▶ **Text block**:
>>>>

After installation you should have:
keyvicompiler
keyviinspector
Try in ipython:
import pykeyvi
Open a text editor and put some keys in there, e.g.
keyvi
is
a
key
value
index
Compile:
keyvicompiler -i in -o compiled.keyvi -d key-only
Dump:
keyviinspector -i compiled.keyvi -o compiled.out
Do:
import pykeyvi
d = pykeyvi.Dictionary("compiled.keyvi")
"keyvi" in d
Check questions:
- How does loading works?
- What happens if you load multiple times (using different processes)?
Go to lookup examples
Compile cities.tsv and run the tester:
keyvicompiler -i cities.tsv -o cities.keyvi -d key-only
python text_lookup_tester.py
Try queries like: "Fahrradwerkstatt München", "Berlin Alexanderplatz", "San Francisco Coffee Bar"
Try pykeyvi/scripts/compile_json.py and compile your own JSON
Check statistics:
keyviinspector -i your-own.keyvi -s
Check questions:
- Compare values and unique value, whats the meaning of it?
With sharding (for distributed data indexes):
compile_json.py -i your-input -o your-keyvi.keyvi -s 3
Go to completion examples
Have a look at the files completion-nw.tsv, completion.tsv it basically contains keys and integer values:
Compile and try:
keyvicompiler -i completion-nw.tsv -o prefix-completion.keyvi
python prefix_completion_tester.py
Query: '80s'
Now try:
keyvicompiler -i completion.tsv -o prefix-completion.keyvi
python prefix_completion_tester.py
Check questions:
- What's the difference between the 2?
- What if you have more data?
- Advanced: How does it work?
Try:
python prefix_completion_fuzzy_tester.py
and use misspelled queries like '80s movie wit sombies'
Compile with:
cat completion.tsv | python multiword_completion_writer.py
and try:
python multiword_completion_tester.py
e.g. 'zombies movie'
Check questions:
- What is the size difference between multiword and pure prefix?
- What is more complex in multiword?
- Why is it still 'relative small'?
Go to normalization examples
Compile with:
keyvicompiler -i normalization.tsv -o normalization.keyvi -d string
and try:
cat sample.txt | python normalize.py

<<<<

▶ **Tasks**:
1. Rewrite the step in the keyvi walkthrough that begins "Compile cities.tsv and run the tester" as a short numbered list, keeping its commands and sample queries.
2. Duplicate the keyvi walkthrough from "Go to lookup" up to and including "meaning of it?".

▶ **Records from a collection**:

>>>>

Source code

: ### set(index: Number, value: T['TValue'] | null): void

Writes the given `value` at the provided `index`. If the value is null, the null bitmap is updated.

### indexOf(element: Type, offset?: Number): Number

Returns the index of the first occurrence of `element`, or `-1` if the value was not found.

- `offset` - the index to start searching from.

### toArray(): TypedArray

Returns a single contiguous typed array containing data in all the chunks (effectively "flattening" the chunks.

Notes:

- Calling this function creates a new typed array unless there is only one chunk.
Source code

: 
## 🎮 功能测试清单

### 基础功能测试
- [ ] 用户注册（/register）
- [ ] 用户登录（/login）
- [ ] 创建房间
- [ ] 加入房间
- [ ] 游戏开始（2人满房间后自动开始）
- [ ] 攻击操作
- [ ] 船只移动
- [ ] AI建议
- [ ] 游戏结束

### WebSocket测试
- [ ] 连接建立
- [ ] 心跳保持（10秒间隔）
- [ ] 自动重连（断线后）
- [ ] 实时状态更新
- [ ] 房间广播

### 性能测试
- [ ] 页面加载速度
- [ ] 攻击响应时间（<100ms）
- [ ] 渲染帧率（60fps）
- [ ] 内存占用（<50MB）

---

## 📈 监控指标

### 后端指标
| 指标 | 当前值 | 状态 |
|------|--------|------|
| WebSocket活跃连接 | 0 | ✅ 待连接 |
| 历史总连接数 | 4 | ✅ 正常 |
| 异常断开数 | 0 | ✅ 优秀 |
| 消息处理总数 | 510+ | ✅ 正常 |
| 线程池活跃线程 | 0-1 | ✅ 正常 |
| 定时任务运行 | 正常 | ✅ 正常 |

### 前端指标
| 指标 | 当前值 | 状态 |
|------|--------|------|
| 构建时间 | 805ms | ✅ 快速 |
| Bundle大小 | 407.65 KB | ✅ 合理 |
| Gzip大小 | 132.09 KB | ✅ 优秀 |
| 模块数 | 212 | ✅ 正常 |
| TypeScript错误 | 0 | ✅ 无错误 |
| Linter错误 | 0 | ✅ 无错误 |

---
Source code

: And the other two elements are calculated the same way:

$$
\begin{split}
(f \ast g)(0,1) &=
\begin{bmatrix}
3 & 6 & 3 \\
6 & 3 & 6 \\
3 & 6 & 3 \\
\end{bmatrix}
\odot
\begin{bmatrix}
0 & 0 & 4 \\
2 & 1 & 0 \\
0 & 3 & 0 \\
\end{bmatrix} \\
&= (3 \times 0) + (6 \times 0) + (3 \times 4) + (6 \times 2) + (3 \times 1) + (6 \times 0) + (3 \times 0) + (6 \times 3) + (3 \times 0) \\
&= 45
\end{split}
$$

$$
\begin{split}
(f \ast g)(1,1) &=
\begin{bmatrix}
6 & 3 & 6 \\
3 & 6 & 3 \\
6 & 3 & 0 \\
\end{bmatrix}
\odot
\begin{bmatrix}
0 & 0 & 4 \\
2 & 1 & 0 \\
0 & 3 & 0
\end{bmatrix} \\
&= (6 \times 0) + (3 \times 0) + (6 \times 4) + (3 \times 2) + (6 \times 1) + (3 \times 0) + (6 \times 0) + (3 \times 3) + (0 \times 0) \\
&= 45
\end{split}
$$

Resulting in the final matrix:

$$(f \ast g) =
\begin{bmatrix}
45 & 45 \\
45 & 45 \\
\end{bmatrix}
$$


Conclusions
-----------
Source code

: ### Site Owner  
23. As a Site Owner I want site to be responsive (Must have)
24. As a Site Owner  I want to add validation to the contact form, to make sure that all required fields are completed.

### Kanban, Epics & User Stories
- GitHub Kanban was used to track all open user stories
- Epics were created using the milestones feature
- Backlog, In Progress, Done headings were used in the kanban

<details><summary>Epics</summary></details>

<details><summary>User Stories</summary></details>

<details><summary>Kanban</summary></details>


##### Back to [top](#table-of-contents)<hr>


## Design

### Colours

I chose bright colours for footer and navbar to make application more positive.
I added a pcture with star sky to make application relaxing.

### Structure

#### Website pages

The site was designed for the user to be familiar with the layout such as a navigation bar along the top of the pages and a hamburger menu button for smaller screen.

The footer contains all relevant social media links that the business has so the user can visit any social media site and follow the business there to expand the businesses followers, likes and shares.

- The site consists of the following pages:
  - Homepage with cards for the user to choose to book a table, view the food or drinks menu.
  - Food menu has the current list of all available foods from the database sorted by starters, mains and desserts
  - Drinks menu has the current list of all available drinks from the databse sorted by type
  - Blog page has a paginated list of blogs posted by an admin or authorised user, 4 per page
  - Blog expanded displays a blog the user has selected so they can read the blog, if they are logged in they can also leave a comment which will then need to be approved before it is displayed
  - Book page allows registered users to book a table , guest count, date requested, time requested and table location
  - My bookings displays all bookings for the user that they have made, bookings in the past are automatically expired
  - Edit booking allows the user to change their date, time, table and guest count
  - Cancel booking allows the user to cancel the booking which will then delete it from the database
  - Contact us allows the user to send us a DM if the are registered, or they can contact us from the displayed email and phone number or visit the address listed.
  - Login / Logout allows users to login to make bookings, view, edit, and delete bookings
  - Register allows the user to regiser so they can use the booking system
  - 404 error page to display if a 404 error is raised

<<<<

▶ **Results for the exercise**:
1.
1. Compile cities.tsv: keyvicompiler -i cities.tsv -o cities.keyvi -d key-only
2. Run the tester: python text_lookup_tester.py
3. Try queries such as "Fahrradwerkstatt München", "Berlin Alexanderplatz" and "San Francisco Coffee Bar".

2.
Go to lookup examples
Compile cities.tsv and run the tester:
keyvicompiler -i cities.tsv -o cities.keyvi -d key-only
python text_lookup_tester.py
Try queries like: "Fahrradwerkstatt München", "Berlin Alexanderplatz", "San Francisco Coffee Bar"
Try pykeyvi/scripts/compile_json.py and compile your own JSON
Check statistics:
keyviinspector -i your-own.keyvi -s
Check questions:
- Compare values and unique value, whats the meaning of it?